Reported differences of interest included increased rates of akathisia (urge to constant movement) in African-Americans in a trial of Aristada, used for the treatment of schizophrenia; increased risk of allergic angioedema in African-Americans in a trial of Entresto, used for treatment of heart failure; a possible higher frequency of side effects among Asians treated with Farydak, used for treatment of multiple myeloma (data were insufficient to detect differences in other racial groups); and a higher risk of serious adverse events in whites compared to Asians in a trial of Tagrisso, used for treatment of advanced non-small cell lung cancer with a specific mutation of a receptor T790M. Approved drugs for which data were inadequate to determine any differences by race included Axumin, used for detection of prostate cancer recurrence; Darzalex, used for treatment of multiple myeloma in patients who have received at least three prior treatments; Ibrance, used for treatment of post-menopausal women with ER-positive, HER2-negative breast cancer; Ninlaro, used for treatment of multiple myeloma; Portrazza, used for treatment of squamous non-small cell lung cancer; and Zontivity, used to reduce risks of heart attack or stroke in patients with a prior heart attack or peripheral arterial disease. For Tresiba, recently approved for improving blood sugar control in patients with either type 1 or type 2 diabetes, the majority of clinical trial participants were whites or Asians and data were insufficient to analyze the possibility of differences for other racial groups; Novo Nordisk’s spending on advertising for Tresiba placed it as the fastest growing advertiser among pharmaceutical companies in 2015.

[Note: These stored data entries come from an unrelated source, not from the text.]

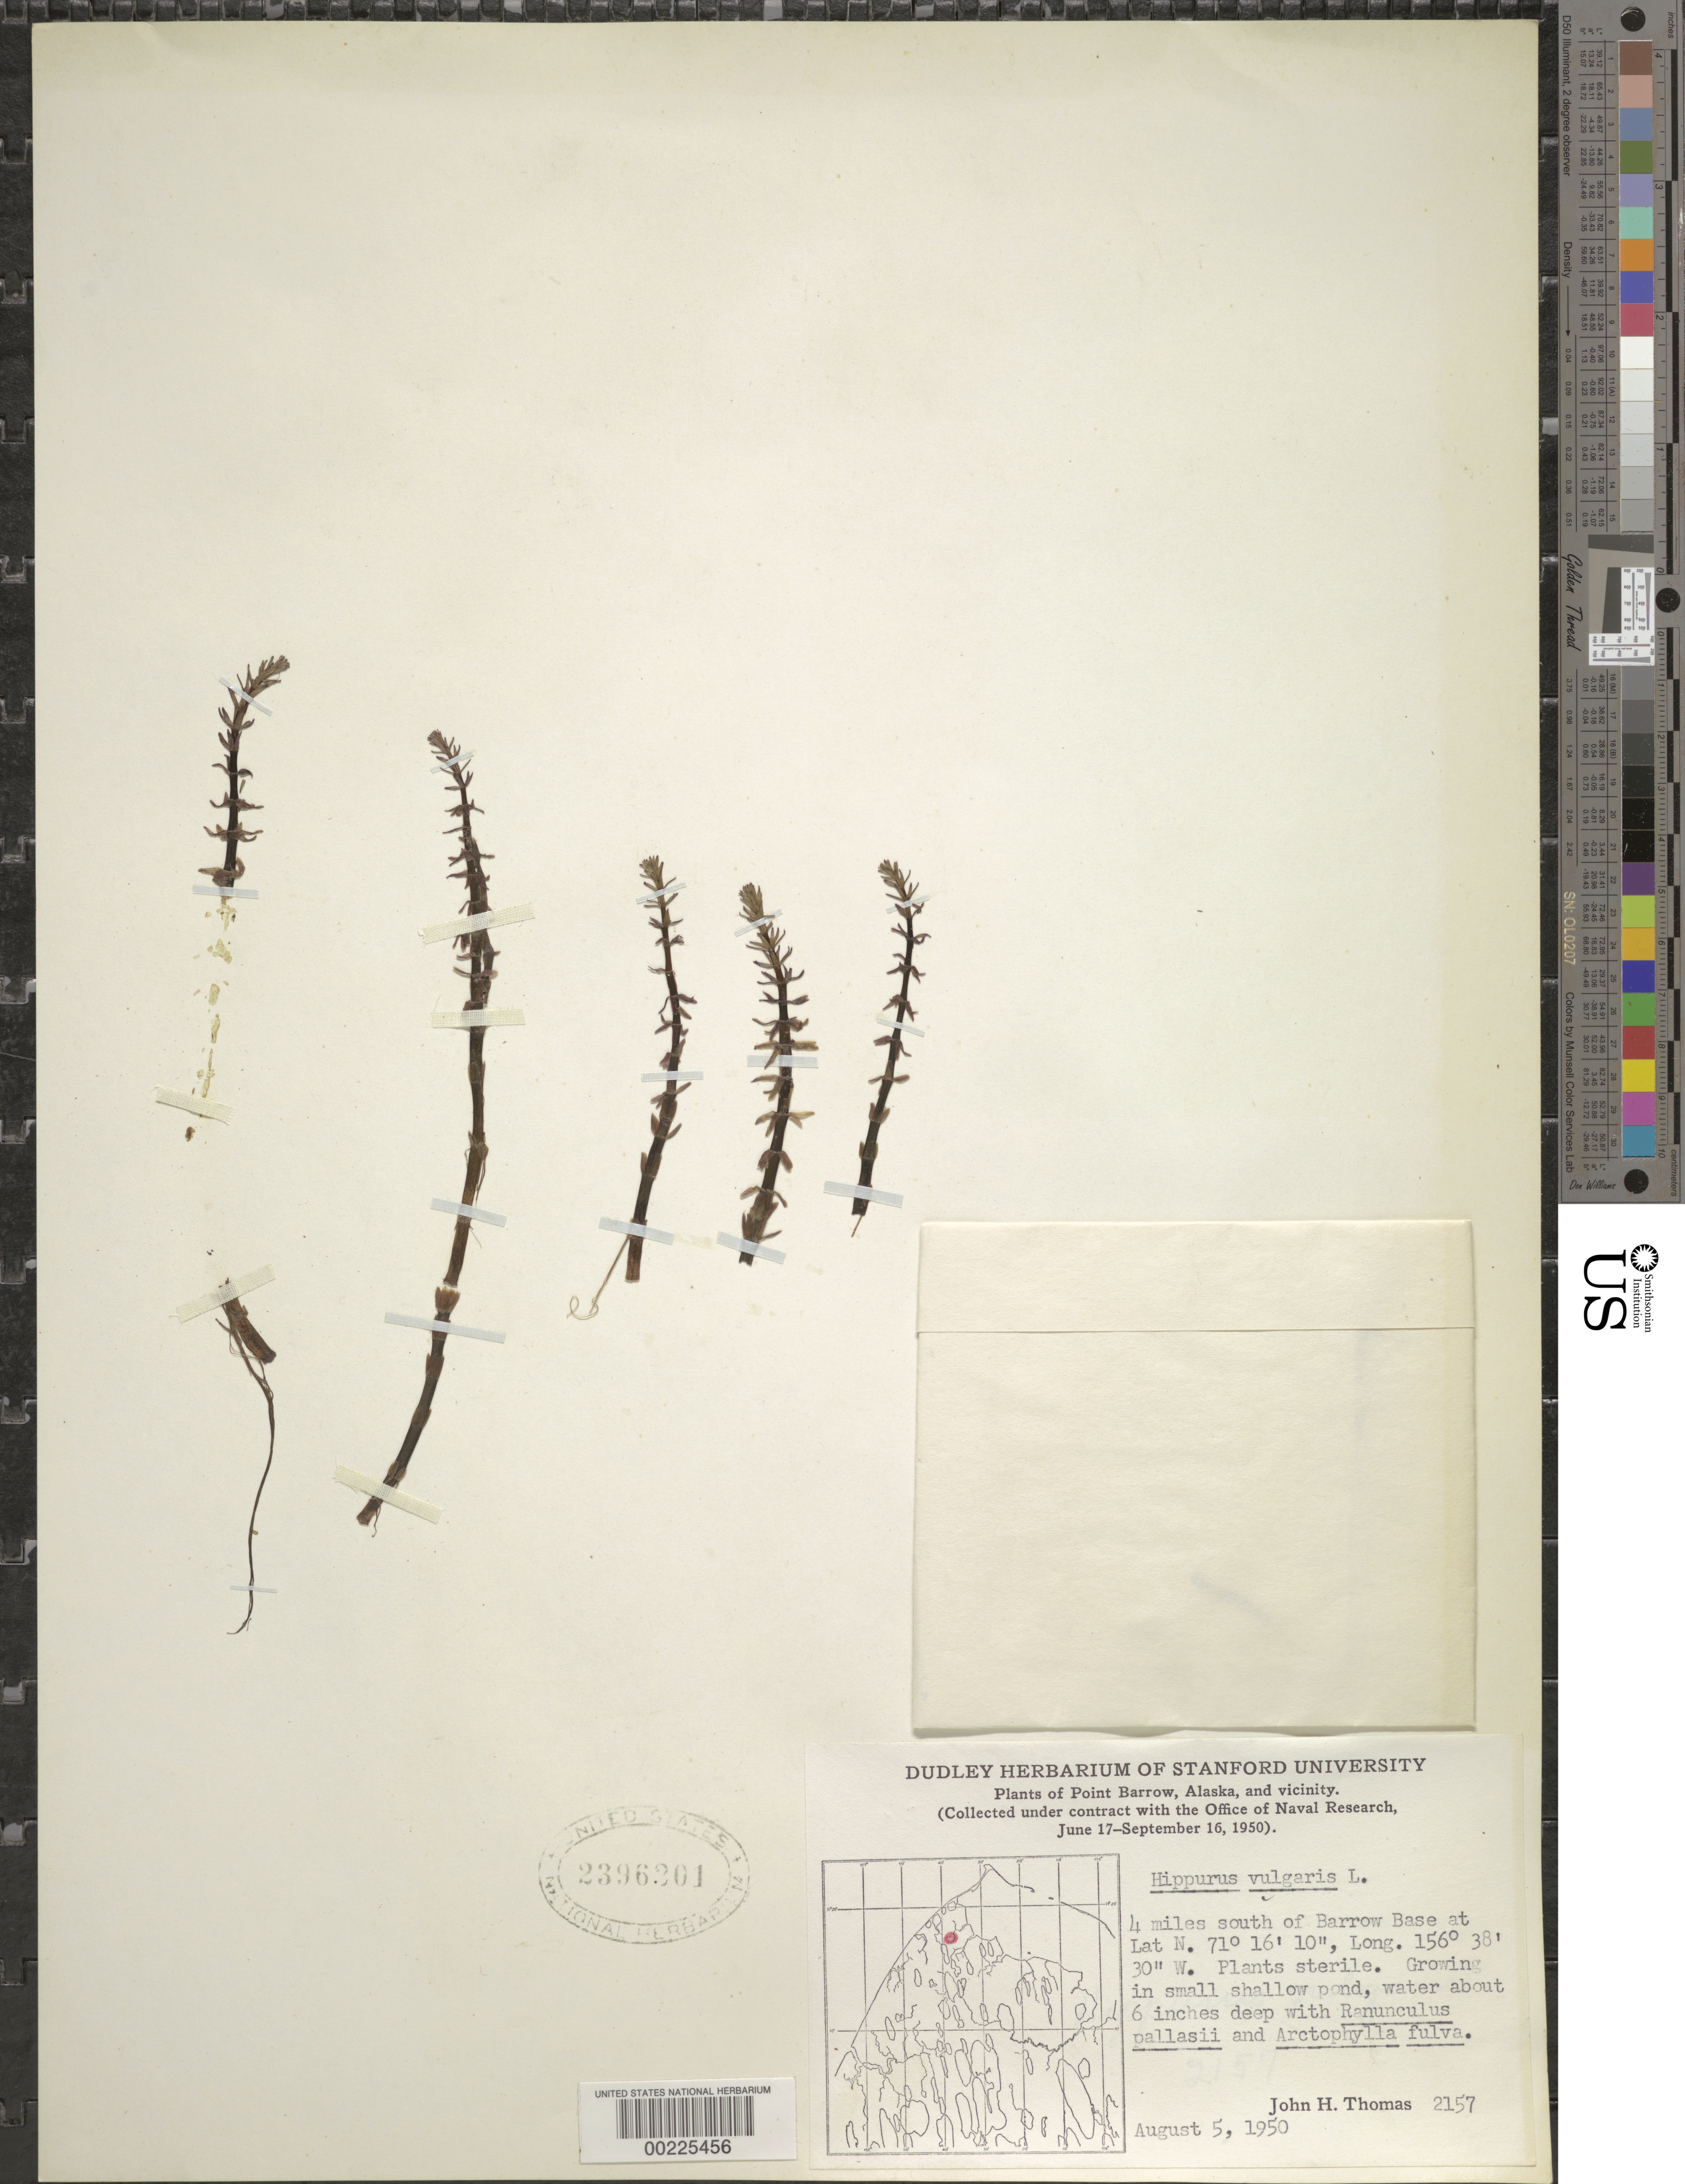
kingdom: Plantae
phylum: Tracheophyta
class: Magnoliopsida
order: Lamiales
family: Plantaginaceae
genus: Hippuris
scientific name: Hippuris vulgaris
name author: L.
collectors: J. H. Thomas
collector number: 2157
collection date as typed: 05 Aug 1950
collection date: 1950-08-05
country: United States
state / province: Alaska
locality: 4 mi s of barrow base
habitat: In small shallow pond, water about 6" deep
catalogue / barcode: US 2396201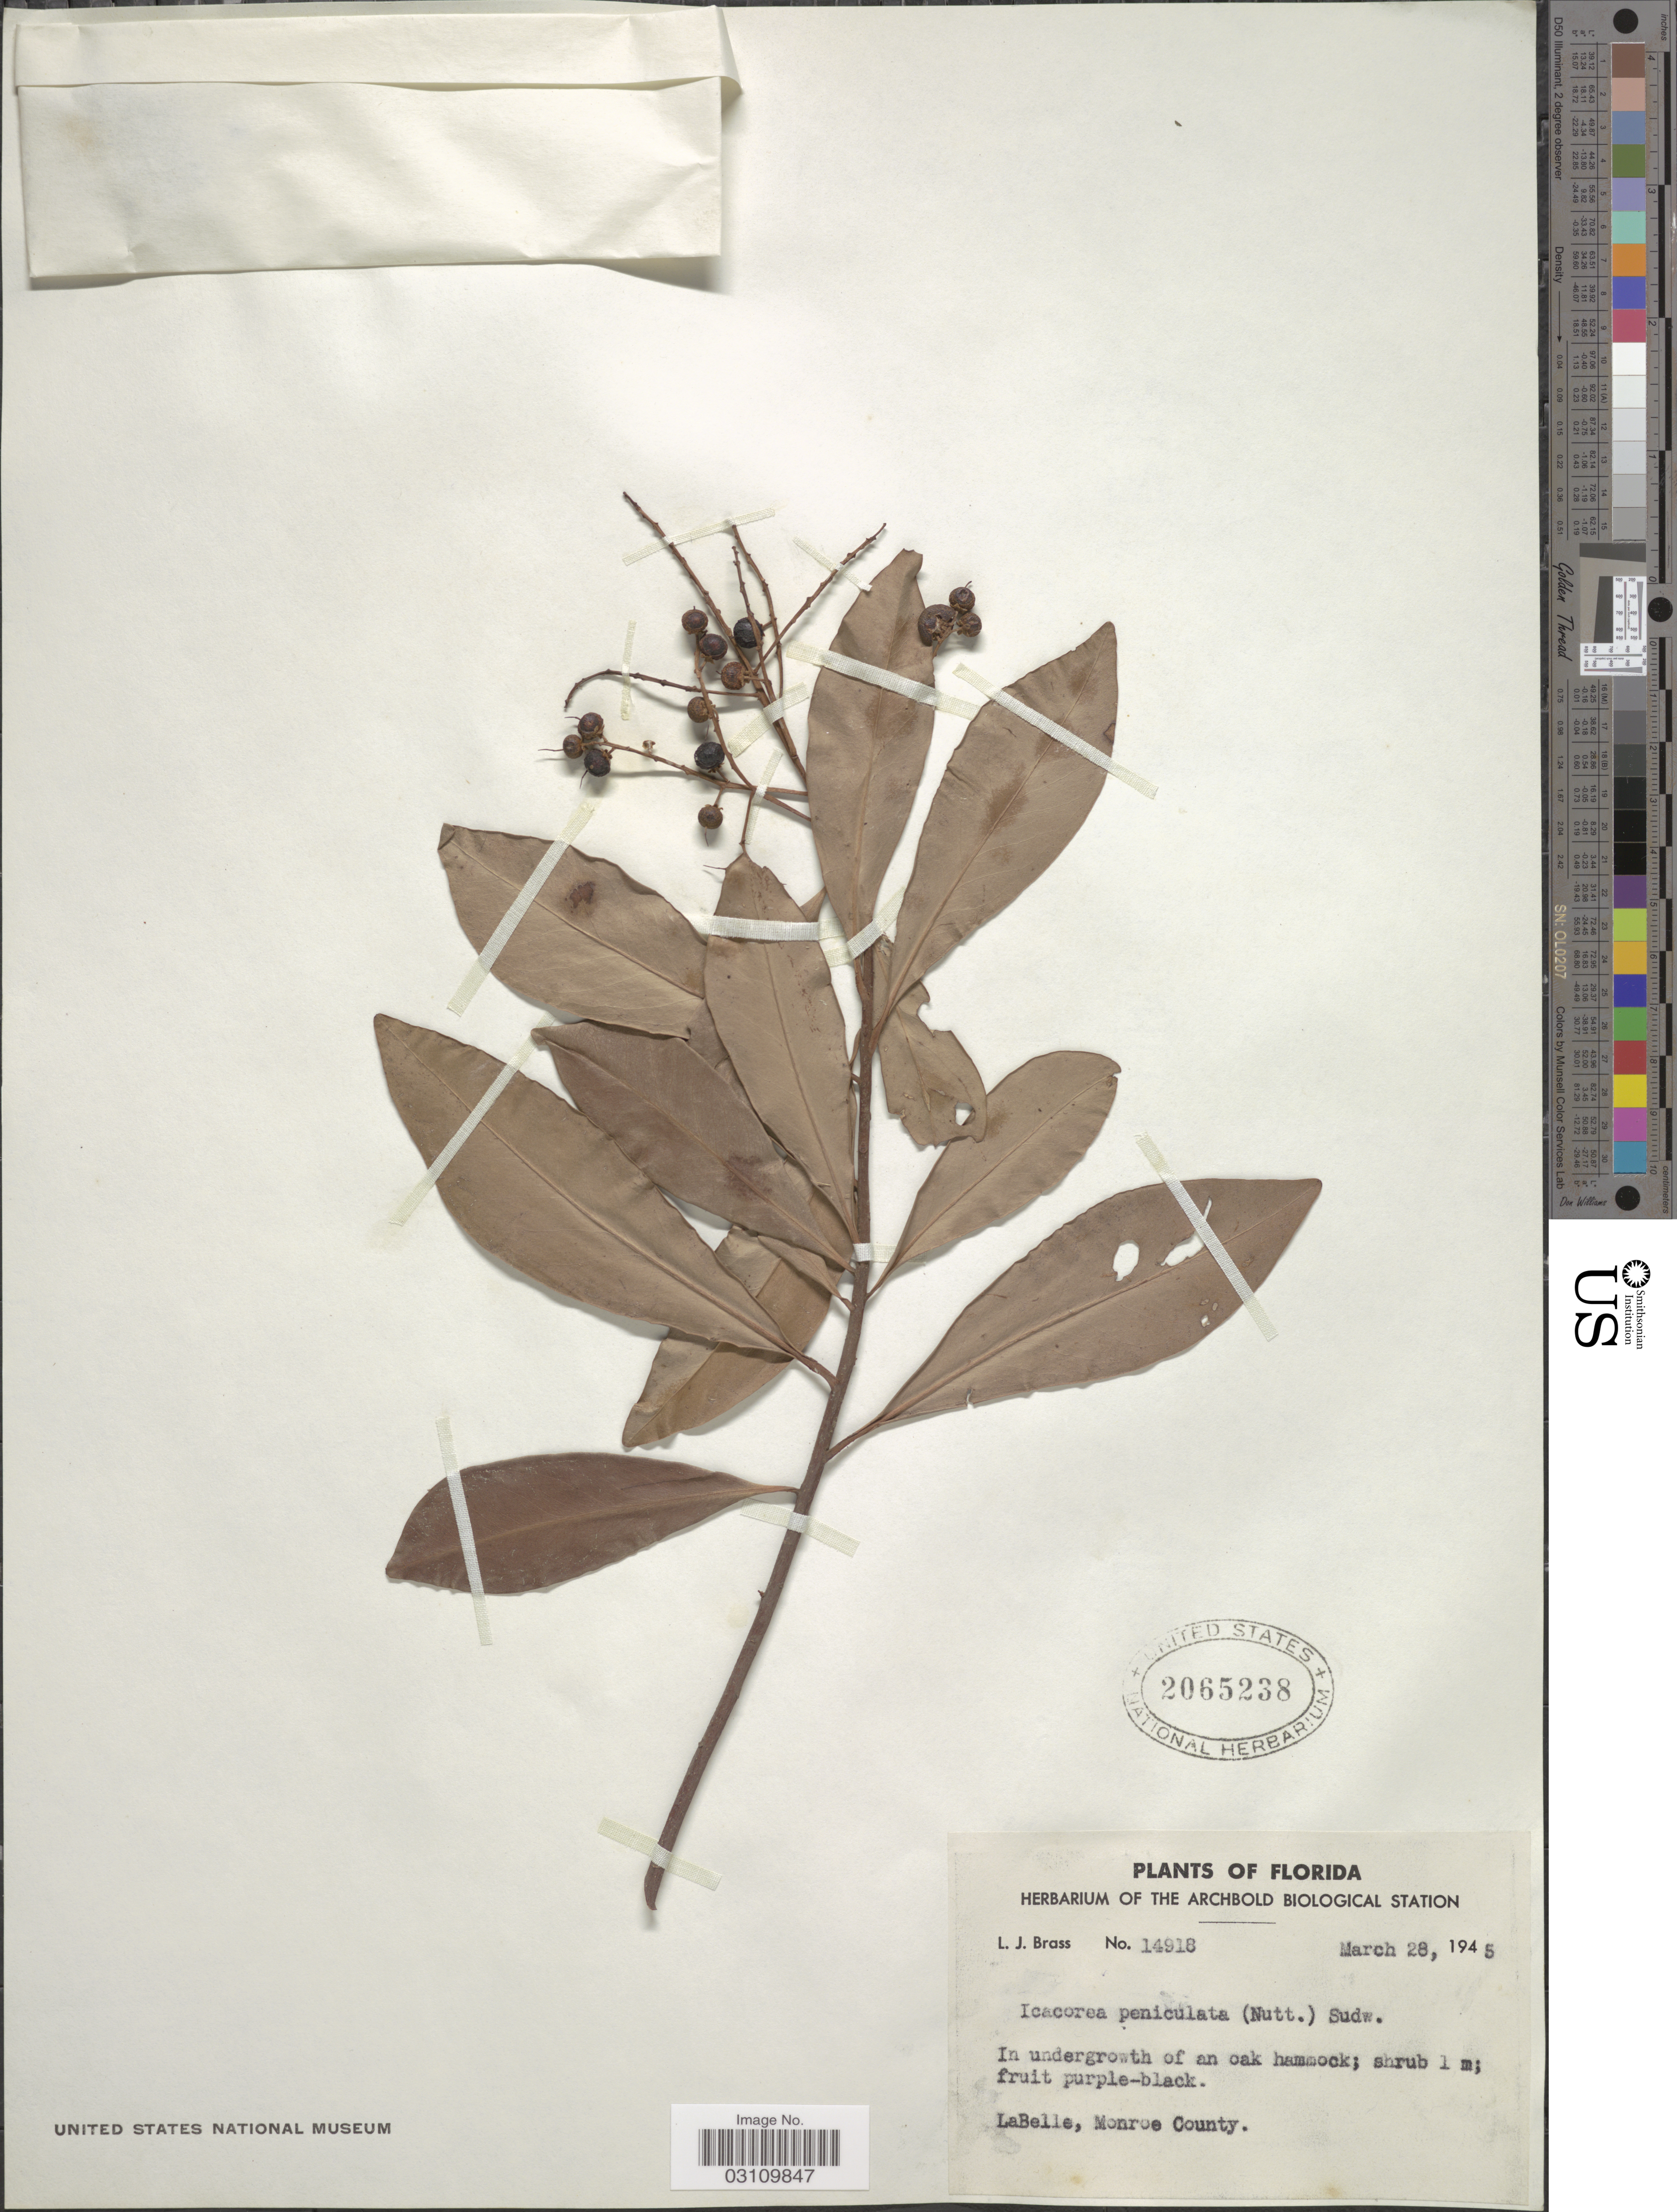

Whatever one’s antecedent judgment about the likely clinical relevance of any of these categories, one of the aims of the PMI is to explore these possibilities. The FDA reports in Drug Trial Snapshots are but another indication of how daunting the challenges to this enterprise may be. Whether in a new administration the PMI remains in roughly its present form, is renamed or reshaped, or abandoned altogether, information deficits may remain to be addressed. On December 1 and 2, the University of Utah S.J. Quinney College of Law and Huntsman Cancer Institute are sponsoring a life-streamed conference about the PMI designed to bring clinical, ethical, and legal experts together to explore these and other challenges of the PMI. Speakers with legal or ethical expertise will include Bernard Chao, Colleen Chien, Shubha Ghosh, Kshitji Kumar Singh, Jessica Roberts (Houston), and Maya Sabatello (Columbia).